The legislation currently includes a lift to the debt ceiling, which could come up as soon as late summer. Johnson knows what the argument is going to be.
“They package everything into one big bill and: ‘You’re gonna allow us to default? You’re gonna allow a massive tax increase?’” Johnson said. “We’ve got a structural deficit of about 6%, the gap between revenue and spending. That’s probably gonna go to 7% with the big, beautiful bill. That is the wrong direction.”
Johnson’s record is filled with uphill fights. In 2017 he threatened to vote against the GOP’s Obamacare repeal bill but ultimately supported it. That same year, he took on the GOP’s tax cuts — using his early opposition as leverage to increase pro-business proposals in the bill, which he supported.
In 2021, a livid Johnson forced the Senate clerk to read the entire Democratic American Rescue Plan. After winning reelection in 2022, Johnson helped lead the opposition to the reelection of Mitch McConnell as the Senate Republican leader and backed Scott’s failed upstart bids.
In other words, Republicans are not writing off his words as just rhetoric.
“It’s really not that absurd what he’s suggesting. It’s just something that will take longer than between now and the Fourth of July,” Cramer said.

Burgess’s view
Johnson — or RonJohn — sees a chance to make a mark. After Paul, he appears to be the most likely GOP senator to vote no. He’s always been a loose cannon (particularly after winning reelection in 2016 with scant national support) and he’s a wealthy businessman who doesn’t need the job.
But Johnson is a lot more comfortable fighting with congressional leaders than he is with Trump, and there’s a decent chance Johnson is using his platform (he’s been all over the airwaves during the Memorial Day recess) to help shape the bill and get Trump’s attention.
Johnson was also one of the loudest critics of Trump’s tariffs. But when the Senate voted on canceling them, he sided with the president — who, to be fair, eventually watered down the levies.

Room for Disagreement
Sen. Lisa Murkowski, R-Alaska, told Semafor that while critics from the right are loudest, there are plenty of senators with more nuanced opinions.

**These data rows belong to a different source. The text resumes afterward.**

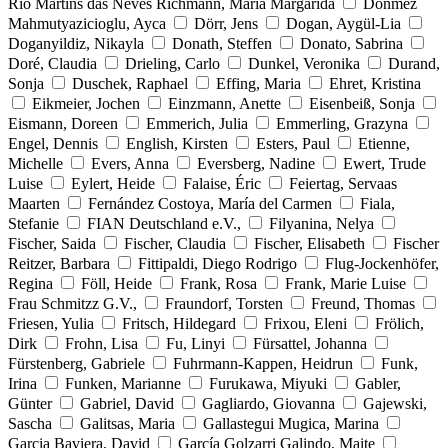
Rio Martins das Neves Richmann, Maria Margarida
Dönmez
Mahmutyazicioglu, Ayca
Dörr, Jens
Dogan, Aygül-Lia
Doganyildiz, Nikayla
Donath, Steffen
Donato, Sabrina
Doré, Claudia
Drieling, Carlo
Dunkel, Veronika
Durand,
Sonja
Duschek, Raphael
Effing, Maria
Ehret, Kristina
Eikmeier, Jochen
Einzmann, Anette
Eisenbeiß, Sonja
Eismann, Doreen
Emmerich, Julia
Emmerling, Grazyna
Engel, Dennis
English, Kirsten
Esters, Paul
Etienne,
Michelle
Evers, Anna
Eversberg, Nadine
Ewert, Trude
Luise
Eylert, Heide
Falaise, Éric
Feiertag, Servaas
Maarten
Fernández Costoya, María del Carmen
Fiala,
Stefanie
FIAN Deutschland e.V.,
Filyanina, Nelya
Fischer, Saida
Fischer, Claudia
Fischer, Elisabeth
Fischer
Reitzer, Barbara
Fittipaldi, Diego Rodrigo
Flug-Jockenhöfer,
Regina
Föll, Heide
Frank, Rosa
Frank, Marie Luise
Frau Schmitzz G.V.,
Fraundorf, Torsten
Freund, Thomas
Friesen, Yulia
Fritsch, Hildegard
Frixou, Eleni
Frölich,
Dirk
Frohn, Lisa
Fu, Linyi
Fürsattel, Johanna
Fürstenberg, Gabriele
Fuhrmann-Kappen, Heidrun
Funk,
Irina
Funken, Marianne
Furukawa, Miyuki
Gabler,
Günter
Gabriel, David
Gagliardo, Giovanna
Gajewski,
Sascha
Galitsas, Maria
Gallastegui Mugica, Marina
Garcia Baviera, David
García Golzarri Galindo, Maite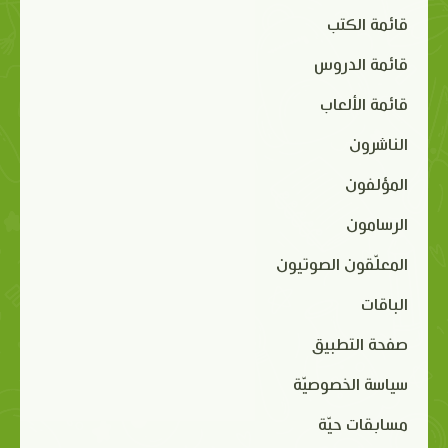
قائمة الكتب
قائمة الدروس
قائمة الألعاب
الناشرون
المؤلفون
الرسامون
المعلّقون الصوتيون
الباقات
صفحة التطبيق
سياسة الخصوصيّة
مسابقات حيّة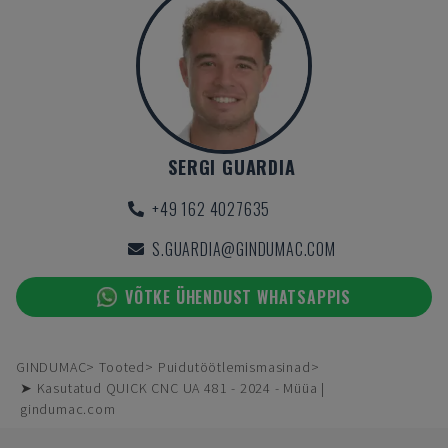
SERGI GUARDIA
+49 162 4027635
S.GUARDIA@GINDUMAC.COM
VÕTKE ÜHENDUST WHATSAPPIS
GINDUMAC
Tooted
Puidutöötlemismasinad
➤ Kasutatud QUICK CNC UA 481 - 2024 - Müüa |
gindumac.com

“You have some people who come to the conversation with just a very principled view on spending and what we need to do with reductions in spending, and do it in an aggressive, aggressive way,” Murkowski said. “But you have others who are looking at it through perhaps a little different lens. And so how are we going to work it out? It’ll be much like the sausagemaking that went over on the House side.”